Citigroup Inc. has agreed buy up to $30 million of small-business loans from the San Antonio nonprofit microlender Accion Texas.
The deal, which Citi announced Tuesday, is the first such foray into U.S. microfinancing by a major banking company.
The New York company said it would partner with Accion to extend credit lines, typically for $10,000 or less, to small-business owners in Texas. Accion will originate the loans but will share the credit risks and profits with Citi.
The five-year deal would give Accion the capital it needs to expand and become Citi's national microfinance service provider, handling underwriting, servicing, and collections.
Robert A. Annibale, Citi's global director of microfinance, said in an interview Tuesday that its goal is to reach an underserved market of small-business owners and entrepreneurs and turn them into long-term banking clients.
Working with Accion, Citi may take the service to other states through other partners in the future, he said. "It's really about taking out footstep even deeper" into heavily populated markets.
Citi picked Accion as the first for two reasons, Mr.
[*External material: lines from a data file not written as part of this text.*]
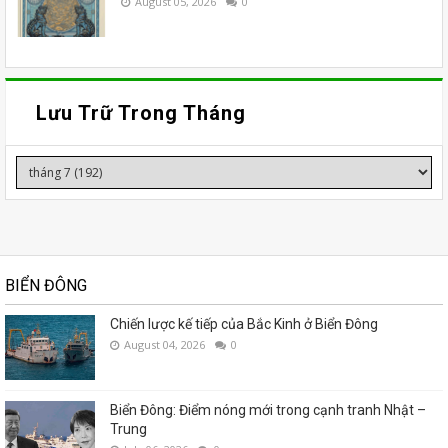
August 05, 2026
0
Lưu Trữ Trong Tháng
BIỂN ĐÔNG
Chiến lược kế tiếp của Bắc Kinh ở Biển Đông
August 04, 2026
0
Biển Đông: Điểm nóng mới trong cạnh tranh Nhật –
Trung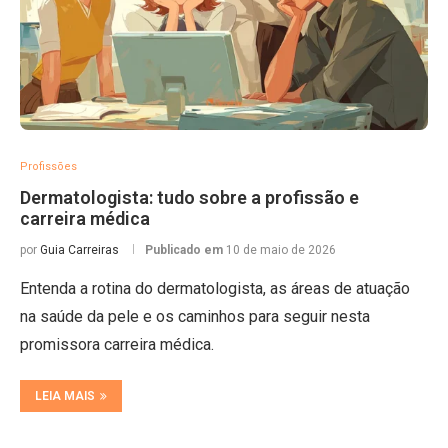
Profissões
Dermatologista: tudo sobre a profissão e
carreira médica
por
Guia Carreiras
Publicado em
10 de maio de 2026
Entenda a rotina do dermatologista, as áreas de atuação
na saúde da pele e os caminhos para seguir nesta
promissora carreira médica.
LEIA MAIS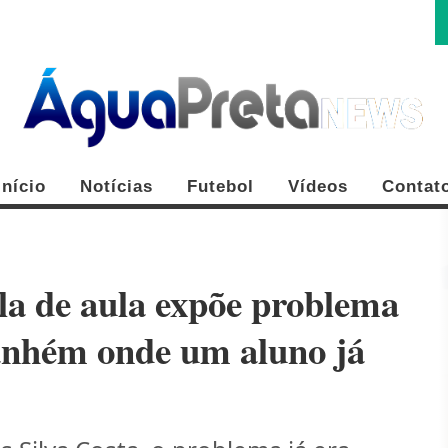
Início
Notícias
Futebol
Vídeos
Contat
la de aula expõe problema
tanhém onde um aluno já
FE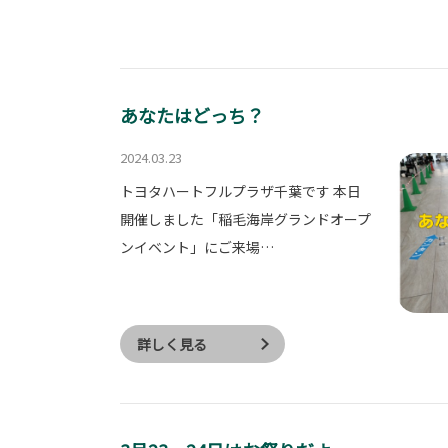
あなたはどっち？
2024.03.23
トヨタハートフルプラザ千葉です 本日
開催しました「稲毛海岸グランドオープ
ンイベント」にご来場…
詳しく見る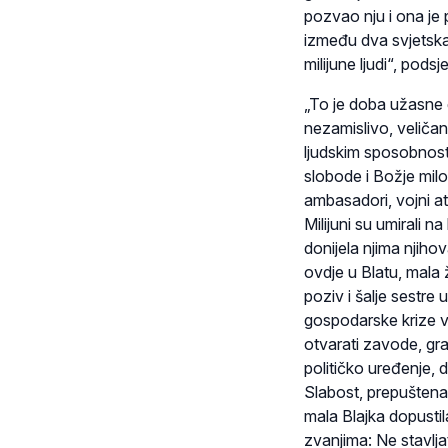
pozvao nju i ona je
između dva svjetska 
milijune ljudi“, podsj
„To je doba užasne g
nezamislivo, veliča
ljudskim sposobnosti
slobode i Božje milost
ambasadori, vojni at
Milijuni su umirali n
donijela njima njiho
ovdje u Blatu, mala
poziv i šalje sestre
gospodarske krize već
otvarati zavode, grad
političko uređenje, 
Slabost, prepuštena 
mala Blajka dopustil
zvanjima: Ne stavlja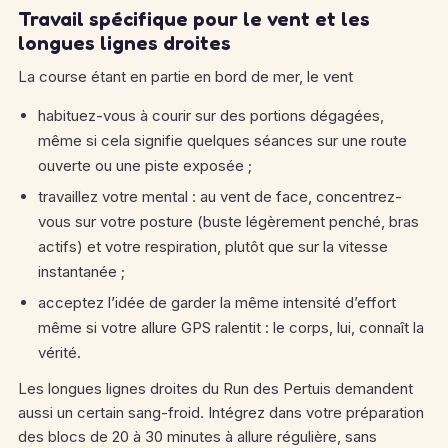
Travail spécifique pour le vent et les
longues lignes droites
La course étant en partie en bord de mer, le vent
habituez-vous à courir sur des portions dégagées,
même si cela signifie quelques séances sur une route
ouverte ou une piste exposée ;
travaillez votre mental : au vent de face, concentrez-
vous sur votre posture (buste légèrement penché, bras
actifs) et votre respiration, plutôt que sur la vitesse
instantanée ;
acceptez l’idée de garder la même intensité d’effort
même si votre allure GPS ralentit : le corps, lui, connaît la
vérité.
Les longues lignes droites du Run des Pertuis demandent
aussi un certain sang-froid. Intégrez dans votre préparation
des blocs de 20 à 30 minutes à allure régulière, sans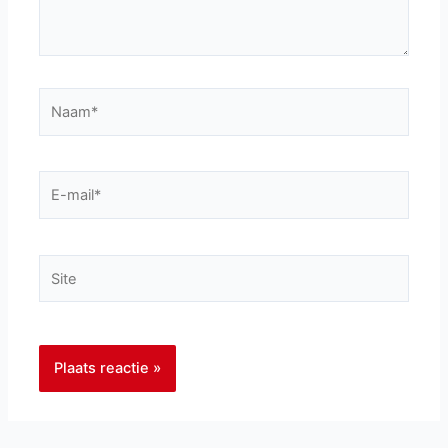
Naam*
E-
mail*
Site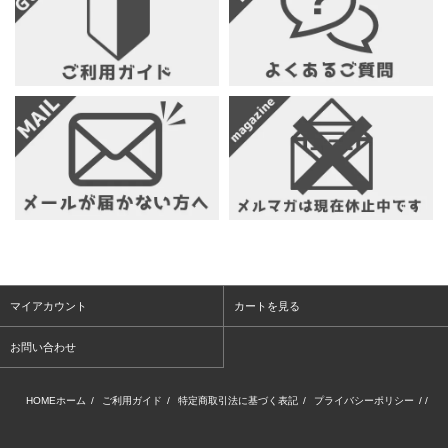
マイアカウント
カートを見る
お問い合わせ
HOMEホーム
/
ご利用ガイド
/
特定商取引法に基づく表記
/
プライバシーポリシー
/ /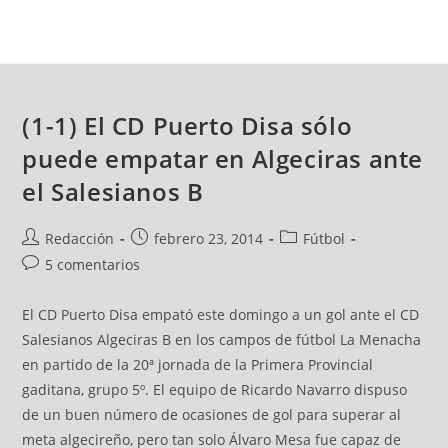
(1-1) El CD Puerto Disa sólo
puede empatar en Algeciras ante
el Salesianos B
Redacción
febrero 23, 2014
Fútbol
5 comentarios
El CD Puerto Disa empató este domingo a un gol ante el CD
Salesianos Algeciras B en los campos de fútbol La Menacha
en partido de la 20ª jornada de la Primera Provincial
gaditana, grupo 5º. El equipo de Ricardo Navarro dispuso
de un buen número de ocasiones de gol para superar al
meta algecireño, pero tan solo Álvaro Mesa fue capaz de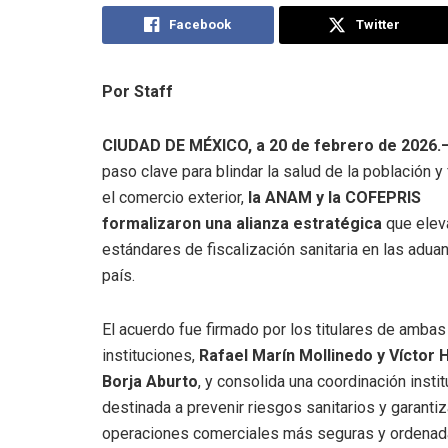
Facebook
Twitter
Por Staff
CIUDAD DE MÉXICO, a 20 de febrero de 2026.
paso clave para blindar la salud de la población y 
el comercio exterior,
la ANAM y la COFEPRIS
formalizaron una alianza estratégica
que elev
estándares de fiscalización sanitaria en las adua
país.
El acuerdo fue firmado por los titulares de ambas
instituciones,
Rafael Marín Mollinedo y Víctor 
Borja Aburto
, y consolida una coordinación instit
destinada a prevenir riesgos sanitarios y garantiz
operaciones comerciales más seguras y ordenad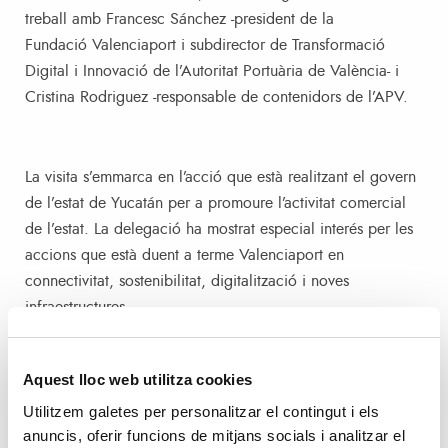
treball amb Francesc Sánchez -president de la
Fundació Valenciaport i subdirector de Transformació
Digital i Innovació de l’Autoritat Portuària de València- i
Cristina Rodriguez -responsable de contenidors de l’APV.
La visita s’emmarca en l’acció que està realitzant el govern
de l’estat de Yucatán per a promoure l’activitat comercial
de l’estat. La delegació ha mostrat especial interés per les
accions que està duent a terme Valenciaport en
connectivitat, sostenibilitat, digitalització i noves
infraestructures.
A més dels càrrecs institucionals, en la reunió han sigut
Aquest lloc web utilitza cookies
presents, el president de Coparmex, Emilio Blanco; el
Utilitzem galetes per personalitzar el contingut i els
president de Canaco, Levy Abraham Macari; Alejandro
anuncis, oferir funcions de mitjans socials i analitzar el
Guerrero, president de Index; o José Chaupur, director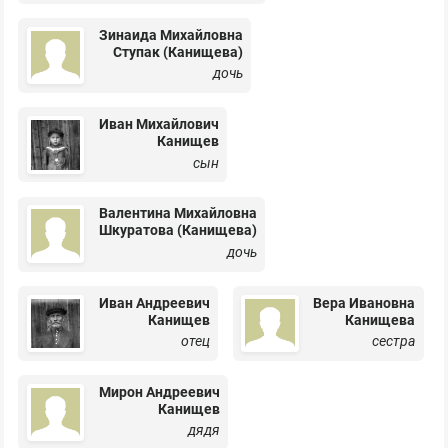
Зинаида Михайловна
Ступак (Канищева)
дочь
Иван Михайлович
Канищев
сын
Валентина Михайловна
Шкуратова (Канищева)
дочь
Иван Андреевич
Вера Ивановна
Канищев
Канищева
отец
сестра
Мирон Андреевич
Канищев
дядя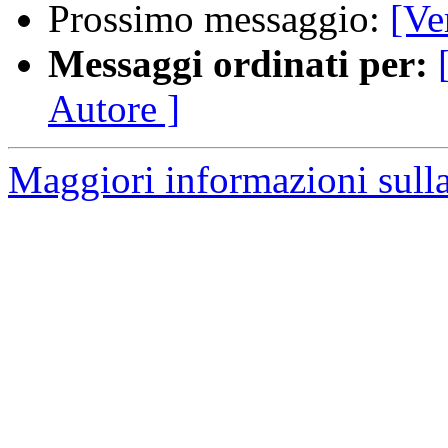
Prossimo messaggio:
[Ve
Messaggi ordinati per:
Autore ]
Maggiori informazioni sulla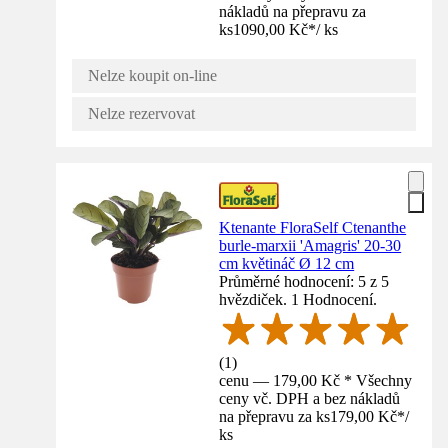
nákladů na přepravu za
ks
1090,00 Kč
*
/
ks
Nelze koupit on-line
Nelze rezervovat
Ktenante FloraSelf Ctenanthe
burle-marxii 'Amagris' 20-30
cm květináč Ø 12 cm
Průměrné hodnocení: 5 z 5
hvězdiček. 1 Hodnocení.
(
1
)
cenu — 179,00 Kč * Všechny
ceny vč. DPH a bez nákladů
na přepravu za ks
179,00 Kč
*
/
ks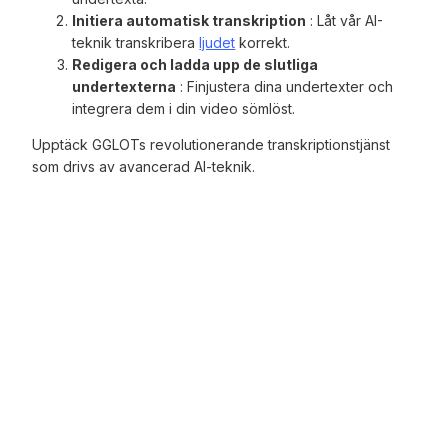
Initiera automatisk transkription
: Låt vår AI-
teknik transkribera
ljudet
korrekt.
Redigera och ladda upp de slutliga
undertexterna
: Finjustera dina undertexter och
integrera dem i din video sömlöst.
Upptäck GGLOTs revolutionerande transkriptionstjänst
som drivs av avancerad AI-teknik.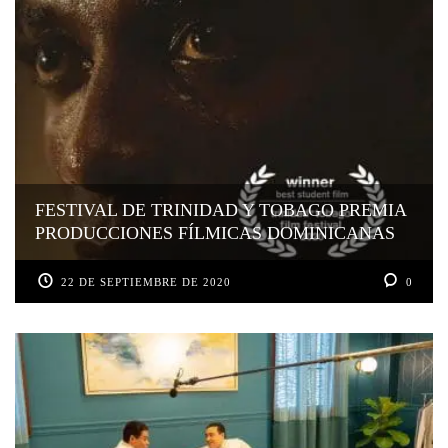
FESTIVAL DE TRINIDAD Y TOBAGO PREMIA
PRODUCCIONES FÍLMICAS DOMINICANAS
22 DE SEPTIEMBRE DE 2020
0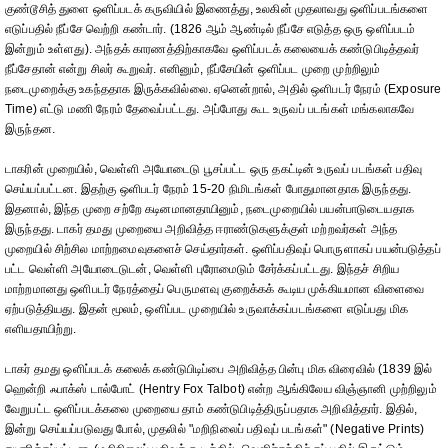
குண்டூசித் துளை ஒளிப்படக் கருவியில் இணைத்து, உலகின் முதலாவது ஒளிப்படங்களை
எடுப்பதில் நீப்சே வெற்றி கண்டார். (1826 ஆம் ஆண்டில் நீப்சே எடுத்த ஒரு ஒளிப்படம்
இன்றும் உள்ளது). அந்தக் காரணத்திற்காகவே ஒளிப்படக் கலையைக் கண்டுபிடித்தவர்
நீப்சேதான் என்று சிலர் கூறுவர். எனினும், நீப்சேயின் ஒளிப்பட முறை முற்றிலும்
நடைமுறைக்கு உகந்ததாக இருக்கவில்லை. ஏனென்றால், அதில் ஒளிபடர் நேரம் (Exposure
Time) எட்டு மணி நேரம் தேவைப்பட்டது. அப்போது கூட உருவப் படங்கள் மங்கலாகவே
இருந்தன.
டாகரின் முறையில், வெள்ளி அயோடைடு பூசப்பட்ட ஒரு தகட்டின் உருவப் படங்கள் பதிவு
செய்யப்பட்டன. இதற்கு ஒளிபடர் நேரம் 15-20 நிமிடங்கள் போதுமானதாக இருந்தது.
இதனால், இந்த முறை சற்றே கடினமானதாயினும், நடைமுறையில் பயன்பாடுடையதாக
இருந்தது. டாகர் தமது முறையை அறிவித்த ஈராண்டுகளுக்குள் மற்றவர்கள் அந்த
முறையில் சிற்சில மாற்றமைவுகளைச் செய்தார்கள். ஒளிப்பதிவுப் பொருளாகப் பயன்படுத்தப்
பட்ட வெள்ளி அயோடைடுடன், வெள்ளி புரோமைடும் சேர்க்கப்பட்டது. இந்தச் சிறிய
மாற்றமானது ஒளிபடர் நேரத்தைப் பெருமளவு குறைக்கக் கூடிய முக்கியமான விளைவை
ஏற்படுத்தியது. இதன் மூலம், ஒளிப்பட முறையில் உருவாக்கப்படங்களை எடுப்பது மிக
எளியதாயிற்று.
டாகர் தமது ஒளிப்படக் கலைக் கண்டுபிடிப்பை அறிவித்த பின்பு மிக விரைவில் (1839 இல்
ஹென்றி ஃபாக்ஸ் டால்போட் (Hentry Fox Talbot) என்ற ஆங்கிலேய விஞ்ஞானி முற்றிலும்
வேறுபட்ட ஒளிப்படக்கலை முறையை தாம் கண்டுபிடித்திருப்பதாக அறிவித்தார். இதில்,
இன்று செய்யப்படுவது போல், முதலில் "மறிநிலைப் பதிவுப் படங்கள்" (Negative Prints)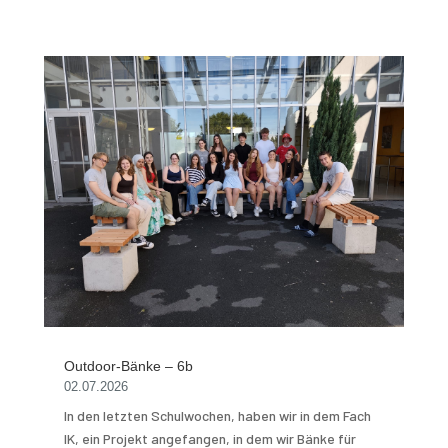
Outdoor-Bänke – 6b
02.07.2026
In den letzten Schulwochen, haben wir in dem Fach
IK, ein Projekt angefangen, in dem wir Bänke für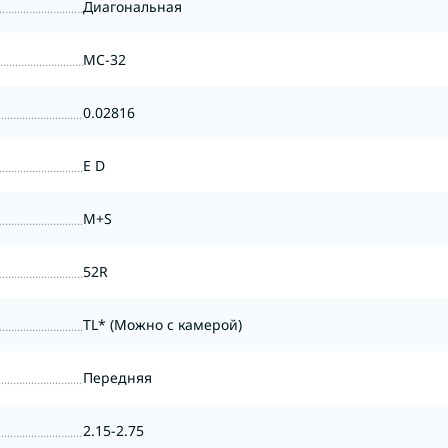
Диагональная
MC-32
0.02816
E D
M+S
52R
TL* (Можно с камерой)
Передняя
2.15-2.75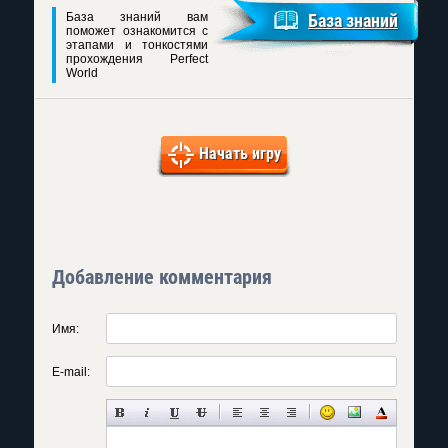
База знаний вам
База знаний
поможет ознакомится с
этапами и тонкостями
прохождения Perfect
World
Начать игру
Добавление комментария
Имя:
E-mail: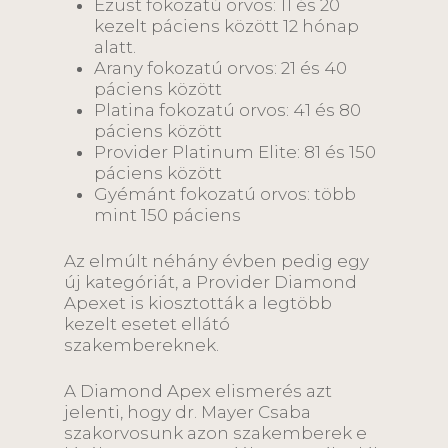
Ezüst fokozatú orvos: 11 és 20
kezelt páciens között 12 hónap
alatt.
Arany fokozatú orvos: 21 és 40
páciens között
Platina fokozatú orvos: 41 és 80
páciens között
Provider Platinum Elite: 81 és 150
páciens között
Gyémánt fokozatú orvos: több
mint 150 páciens
Az elmúlt néhány évben pedig egy
új kategóriát, a Provider Diamond
Apexet is kiosztották a legtöbb
kezelt esetet ellátó
szakembereknek.
A Diamond Apex elismerés azt
jelenti, hogy dr. Mayer Csaba
szakorvosunk azon szakemberek e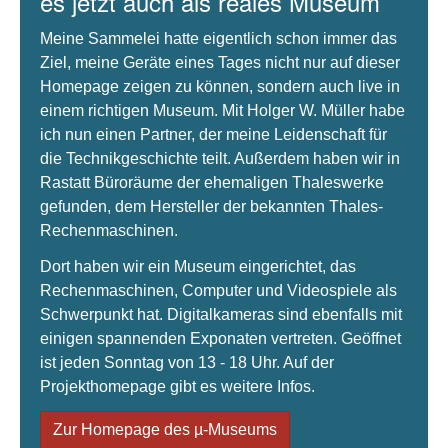
es jetzt auch als reales Museum
Meine Sammelei hatte eigentlich schon immer das
Ziel, meine Geräte eines Tages nicht nur auf dieser
Homepage zeigen zu können, sondern auch live in
einem richtigen Museum. Mit Holger W. Müller habe
ich nun einen Partner, der meine Leidenschaft für
die Technikgeschichte teilt. Außerdem haben wir in
Rastatt Büroräume der ehemaligen Thaleswerke
gefunden, dem Hersteller der bekannten Thales-
Rechenmaschinen.
Dort haben wir ein Museum eingerichtet, das
Rechenmaschinen, Computer und Videospiele als
Schwerpunkt hat. Digitalkameras sind ebenfalls mit
einigen spannenden Exponaten vertreten. Geöffnet
ist jeden Sonntag von 13 - 18 Uhr. Auf der
Projekthomepage gibt es weitere Infos.
Zur Homepage des µ-Museums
Annibale said. First, the nonprofit, which has made more than 9,000 loans worth $70 million to more than 6,000 clients, has established a profitable business model in the microfinance area, "and we think there is a lot that we can learn from them." Also, Texas is a growing state with a rising number of minority businesspeople who have yet to establish business banking relationships.
About two-thirds of Accion's clients are Hispanic, and roughly half are women, he said.
"We think that by vetting those that look most promising and then providing them with appropriate support, we will produce a high success rate," Mr. Annibale said.
Citi started its microfinance division in 2005. The division currently does business in about 30 countries, including India. Microfinance has proven a vital source of funding this decade in countries such as India, where the economy is rapidly modernizing with the help of entrepreneurs.
These businesspeople often have short credit histories, so they struggle to get traditional bank loans, and microfinance has stepped in to fill the void, Mr. Annibale said.
Aside from nonprofit lenders, that has not been the case in the United States, where in recent years banks had been able to focus on large-scale commercial lending. But in the face of a national mortgage meltdown and a slumping economy, bankers are looking for ways to attract customers that they hope will need an expanding range of banking services over time.
"The demand for microfinancing is high," Janie Barrera, Accion's chief executive, said in a press release announcing the Citi deal. The nonprofit is poised for continued growth but needed a for-profit partner to help fund it, she said.